> Exercise objective: Could you copy each line of the listing below that has the word "Nets"?

> Data:
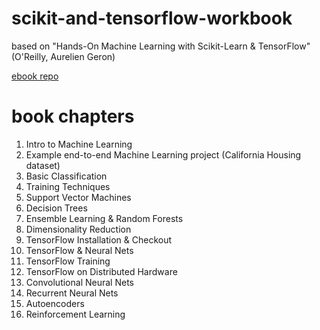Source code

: # scikit-and-tensorflow-workbook
based on "Hands-On Machine Learning with Scikit-Learn &amp; TensorFlow" (O'Reilly, Aurelien Geron)

[ebook repo](https://github.com/ageron/handson-ml/blob/master/15_autoencoders.ipynb)

# book chapters
1)  Intro to Machine Learning
2)  Example end-to-end Machine Learning project (California Housing dataset)
3)  Basic Classification
4)  Training Techniques
5)  Support Vector Machines
6)  Decision Trees
7)  Ensemble Learning & Random Forests
8)  Dimensionality Reduction
9)  TensorFlow Installation & Checkout
10) TensorFlow & Neural Nets
11) TensorFlow Training
12) TensorFlow on Distributed Hardware
13) Convolutional Neural Nets
14) Recurrent Neural Nets
15) Autoencoders
16) Reinforcement Learning
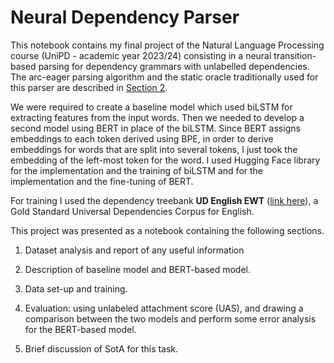 # Neural Dependency Parser
This notebook contains my final project of the Natural Language Processing course (UniPD - academic year 2023/24) consisting in a neural transition-based parsing for dependency grammars with unlabelled dependencies. The arc-eager parsing algorithm and the static oracle traditionally used for this parser are described in [Section 2](https://aclanthology.org/C12-1059/).

We were required to create a baseline model which used biLSTM for extracting features from the input words. Then we needed to develop a second model using BERT in place of the biLSTM. Since BERT assigns embeddings to each token derived using BPE, in order to derive embeddings for words that are split into several tokens, I just took the embedding of the left-most token for the word. I used Hugging Face library for the implementation and the training of biLSTM and for the implementation and the fine-tuning of BERT.

For training I used the dependency treebank **UD English EWT** ([link here](https://universaldependencies.org/treebanks/en_ewt/index.html)), a Gold Standard Universal Dependencies Corpus for English.

This project was presented as a notebook containing the following sections.

1. Dataset analysis and report of any useful information

2. Description of baseline model and BERT-based model.

3. Data set-up and training.

4. Evaluation: using unlabeled attachment score (UAS), and drawing a comparison between the two models and perform some error analysis for the BERT-based model.

5. Brief discussion of SotA for this task.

> Solution for this exercise:
10) TensorFlow & Neural Nets
13) Convolutional Neural Nets
14) Recurrent Neural Nets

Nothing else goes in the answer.